La ignorancia

Nuria Garcés

Sólo puede ser una cuestión de ignorancia, a la que los autores de tan lamentables hechos han llegado tras una cortedad mental de características preocupantes. Uno se pregunta qué sentido tiene romper a pedradas los cristales de la puerta y la ventana de la mezquita de Abubacar en Huesca, su letrero luminoso, pintar una cruz gamada (¡a estas alturas!) en la fachada.

¿En qué clase de intolerantes nos hemos convertido, que tenemos que ir a destrozar el templo de nuestros convecinos de religión musulmana, para demostrar no se sabe qué odio, o qué superioridad, o para atemorizar, o para qué?. Y más aún, celebrando como lo están haciendo el Ramadán, el momento más importante del año para un musulmán.

No es por dar ideas, pero esto es como si en plena época de Navidad o en Semana Santa, nos encontráramos la fachada de una iglesia llena de pintadas y pedradas. No es el mismo arte, en la mezquita hablamos de los bajos de un edificio, nada de gótico ni de barroco, pero el sentimiento es el mismo. Una serie de creyentes que tiene allí su lugar para orar, para conservar sus raíces, sus creencias, para perpetuar su fe, muy lejos de su tierra.

Nunca han causado ningún problema. Llegan, rezan y se van. Y aunque se quedaran de tertulia, ¿qué?. Que se sepa, no está prohibido en este país, y son múltiples los bajos o locales en los que hay asociaciones, grupos, colectivos..., que se reúnen y charlan, cenan, tomas copas o ven diapositivas, por poner sólo varios ejemplos.

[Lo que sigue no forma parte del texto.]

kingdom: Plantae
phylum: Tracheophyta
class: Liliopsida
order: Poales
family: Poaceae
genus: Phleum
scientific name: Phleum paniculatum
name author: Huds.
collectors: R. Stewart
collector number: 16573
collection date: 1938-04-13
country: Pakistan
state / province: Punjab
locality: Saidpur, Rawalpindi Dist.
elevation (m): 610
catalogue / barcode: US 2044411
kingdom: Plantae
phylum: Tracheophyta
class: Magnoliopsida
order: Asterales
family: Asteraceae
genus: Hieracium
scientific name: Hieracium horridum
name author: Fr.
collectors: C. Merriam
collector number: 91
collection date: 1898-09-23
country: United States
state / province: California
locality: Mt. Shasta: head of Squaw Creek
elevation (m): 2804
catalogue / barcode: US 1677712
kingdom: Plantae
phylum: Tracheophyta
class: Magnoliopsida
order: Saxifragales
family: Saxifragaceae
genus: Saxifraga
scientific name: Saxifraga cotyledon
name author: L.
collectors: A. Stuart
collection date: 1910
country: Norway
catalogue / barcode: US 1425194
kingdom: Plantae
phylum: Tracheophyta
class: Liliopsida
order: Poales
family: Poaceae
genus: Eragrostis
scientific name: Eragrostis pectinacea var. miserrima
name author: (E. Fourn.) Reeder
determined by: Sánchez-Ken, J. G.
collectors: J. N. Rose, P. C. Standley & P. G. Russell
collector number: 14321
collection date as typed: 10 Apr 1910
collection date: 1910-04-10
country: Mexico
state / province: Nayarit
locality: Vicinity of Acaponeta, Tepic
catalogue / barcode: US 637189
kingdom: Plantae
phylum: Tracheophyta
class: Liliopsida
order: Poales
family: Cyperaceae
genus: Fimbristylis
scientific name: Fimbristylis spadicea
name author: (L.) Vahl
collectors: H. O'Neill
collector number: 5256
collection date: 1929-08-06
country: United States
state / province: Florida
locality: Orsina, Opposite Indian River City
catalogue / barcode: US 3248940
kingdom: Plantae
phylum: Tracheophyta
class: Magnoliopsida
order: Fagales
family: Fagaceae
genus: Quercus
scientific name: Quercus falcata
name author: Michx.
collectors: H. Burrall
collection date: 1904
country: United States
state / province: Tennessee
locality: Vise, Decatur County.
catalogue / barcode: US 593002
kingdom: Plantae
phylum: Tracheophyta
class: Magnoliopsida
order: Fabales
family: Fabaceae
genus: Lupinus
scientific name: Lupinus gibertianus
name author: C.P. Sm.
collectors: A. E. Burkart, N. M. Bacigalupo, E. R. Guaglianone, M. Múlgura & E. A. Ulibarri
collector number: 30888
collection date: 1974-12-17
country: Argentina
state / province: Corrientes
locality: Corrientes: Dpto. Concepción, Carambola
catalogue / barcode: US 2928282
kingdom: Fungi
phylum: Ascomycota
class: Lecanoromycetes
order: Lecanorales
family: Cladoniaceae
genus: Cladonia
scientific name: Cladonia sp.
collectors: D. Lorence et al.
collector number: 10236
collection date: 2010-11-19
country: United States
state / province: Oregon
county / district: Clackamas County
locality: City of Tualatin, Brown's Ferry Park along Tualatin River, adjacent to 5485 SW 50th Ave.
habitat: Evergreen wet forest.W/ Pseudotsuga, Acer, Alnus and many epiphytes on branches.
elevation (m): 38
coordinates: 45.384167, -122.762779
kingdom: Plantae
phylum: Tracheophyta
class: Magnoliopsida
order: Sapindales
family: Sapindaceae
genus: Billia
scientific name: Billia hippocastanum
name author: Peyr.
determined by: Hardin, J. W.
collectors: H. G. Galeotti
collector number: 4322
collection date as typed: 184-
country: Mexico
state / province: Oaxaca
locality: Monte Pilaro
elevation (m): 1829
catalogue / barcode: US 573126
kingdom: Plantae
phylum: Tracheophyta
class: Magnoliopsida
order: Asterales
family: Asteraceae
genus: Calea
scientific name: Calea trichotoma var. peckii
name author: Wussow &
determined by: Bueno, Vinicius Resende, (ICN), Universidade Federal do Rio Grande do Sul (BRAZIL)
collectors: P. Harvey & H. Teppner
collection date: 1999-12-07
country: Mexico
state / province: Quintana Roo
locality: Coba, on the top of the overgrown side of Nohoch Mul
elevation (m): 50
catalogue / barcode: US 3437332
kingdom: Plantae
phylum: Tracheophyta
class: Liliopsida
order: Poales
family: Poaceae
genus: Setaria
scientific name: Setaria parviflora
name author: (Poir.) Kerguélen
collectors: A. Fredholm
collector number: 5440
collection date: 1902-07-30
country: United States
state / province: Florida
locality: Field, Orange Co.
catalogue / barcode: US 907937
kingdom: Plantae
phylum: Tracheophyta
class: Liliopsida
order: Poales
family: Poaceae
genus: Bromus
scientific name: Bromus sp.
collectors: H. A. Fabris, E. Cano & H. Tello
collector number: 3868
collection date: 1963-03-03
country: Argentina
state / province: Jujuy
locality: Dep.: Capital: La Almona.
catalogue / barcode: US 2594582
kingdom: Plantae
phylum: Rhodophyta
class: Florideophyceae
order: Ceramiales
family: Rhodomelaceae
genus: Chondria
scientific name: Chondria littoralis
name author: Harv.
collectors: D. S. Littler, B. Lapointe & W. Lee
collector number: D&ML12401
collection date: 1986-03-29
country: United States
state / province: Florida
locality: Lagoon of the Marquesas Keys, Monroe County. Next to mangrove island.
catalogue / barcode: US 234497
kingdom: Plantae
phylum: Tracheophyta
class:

Sólo la ignorancia, el temor absurdo a los que no son como nosotros, el aborregamiento, nos puede llevar a estas acciones indeseables que, ojalá, no se repitan. Sean sólo dos, diez o veinte los racistas que rozan la línea más baja de la inteligencia, sobran mil veces más que aquellos que llegaron aquí buscando futuro, pan y techo, y que nos guste o no, también rezan. Sólo que ellos lo hacen en una mezquita.